The point is, Phoenix Wright was an unforgettable series and the follow-up character had to be just as strong and tenacious to exist out of Phoenix’s shadow. Instead, Phoenix Wright is in the game. All the time. Literally taunting you. Where I can only imagine the production team intended his presence to act as a transition to guide the player into being comfortable with AJ, instead it only reminds us how much PW could do at the end of his series and how little AJ actually accomplishes for himself.

Narrative and gameplay don’t always exist separately. Take the latest Prince of Persia installment: no Sands of Time (something of a mercy for my own sake) and no goatee, a completely different set of characters, setting, everything. The gameplay’s different as well, in that instead of being able to, in essence, call a certain number of mulligans, you’ve got a partner ready to grab you when you do something wrong.

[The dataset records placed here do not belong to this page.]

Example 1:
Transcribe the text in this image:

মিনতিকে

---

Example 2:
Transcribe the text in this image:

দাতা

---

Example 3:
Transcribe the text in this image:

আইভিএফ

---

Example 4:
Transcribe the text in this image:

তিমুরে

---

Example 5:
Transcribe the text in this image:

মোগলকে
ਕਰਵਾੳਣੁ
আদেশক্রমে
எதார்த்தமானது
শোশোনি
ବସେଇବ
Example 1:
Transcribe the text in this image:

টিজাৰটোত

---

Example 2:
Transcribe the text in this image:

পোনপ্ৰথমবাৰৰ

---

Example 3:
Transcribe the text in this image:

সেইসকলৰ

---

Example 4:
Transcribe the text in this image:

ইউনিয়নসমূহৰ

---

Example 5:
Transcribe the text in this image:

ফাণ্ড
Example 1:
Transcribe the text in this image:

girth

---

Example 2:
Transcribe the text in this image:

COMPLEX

Here the narrative-gameplay dichotomy is a much trickier balance – in previous games, if you messed up too much (or in certain cases, just once), your character died and you had to reload the game to an earlier point. In Sands of Time, when this happened, your character ADDED context by telling you “No, that’s not right” after you died. The story they were telling had your character do everything right the first time because A) you’d be dead and unable to tell your story otherwise, B) the world would be gone and no one would hear your story otherwise, and C) your character was a muthaf*&^ing badass and didn’t need more than one chance to beat insurmountable odds, save the world, and woo the girl.

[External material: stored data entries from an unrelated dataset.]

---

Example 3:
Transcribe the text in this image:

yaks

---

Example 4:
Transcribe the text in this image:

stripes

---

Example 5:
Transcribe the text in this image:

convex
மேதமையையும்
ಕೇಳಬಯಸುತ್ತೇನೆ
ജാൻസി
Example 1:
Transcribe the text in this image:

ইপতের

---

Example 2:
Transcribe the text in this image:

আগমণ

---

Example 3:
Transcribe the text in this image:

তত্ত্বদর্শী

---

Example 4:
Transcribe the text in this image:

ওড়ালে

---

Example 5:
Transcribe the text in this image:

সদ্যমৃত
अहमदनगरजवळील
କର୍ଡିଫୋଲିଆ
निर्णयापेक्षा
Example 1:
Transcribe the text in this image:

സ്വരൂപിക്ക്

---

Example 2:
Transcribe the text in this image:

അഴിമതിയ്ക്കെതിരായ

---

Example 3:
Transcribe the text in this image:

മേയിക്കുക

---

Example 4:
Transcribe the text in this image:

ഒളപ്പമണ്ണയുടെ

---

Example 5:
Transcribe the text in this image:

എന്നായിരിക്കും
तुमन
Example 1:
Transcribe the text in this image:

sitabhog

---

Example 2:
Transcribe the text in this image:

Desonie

In this latest installment, you do not get mulligans. Instead, if you mess up, your partner covers for you, and you can try as many times as it takes to get it right. Does this make your character then fallible? Is he less capable, less deserving of your time and energy? Is this worth worrying about when the time and frustration of reloading after a grizzly death is done away with? Is playing the game and enjoying the interactive experience more or less important than the story’s main character truly risking life and limb? The game’s been out two days and I’ve already had debates over this, and the truth is I can’t bring myself to answer these questions definitively. I would like to see the character I’m playing experience some anxiety over whether or not he can make this next jump and live, but I’d also like to have to go through less frustration myself to see him make that jump.

If you couldn’t already tell, yes, I am using this blog to justify my recent playing activities. I publicly shrugged off video games a few years back to focus on writing. That didn’t work so well, in that instead of writing I found other ways to not write. Now I’m trying something different: I’m going to play video games and then write about it. So far, not bad.

I AM still writing the novel, tentatively called WordWorld (I hate the title, but I need a quick way to refer to it). The plot’s coming along okay, but I find my characters are coming off a bit flat, and I realized that for every other story I wrote with them, they’ve never grown within them. They didn’t have to, the stories were too short, but I can’t get away with that here, so I’m trying to figure out where I can make them change from beginning to end without losing them. I fully admit now, thinking I could write a 50,000 word draft of this in a month was really freaking stupid.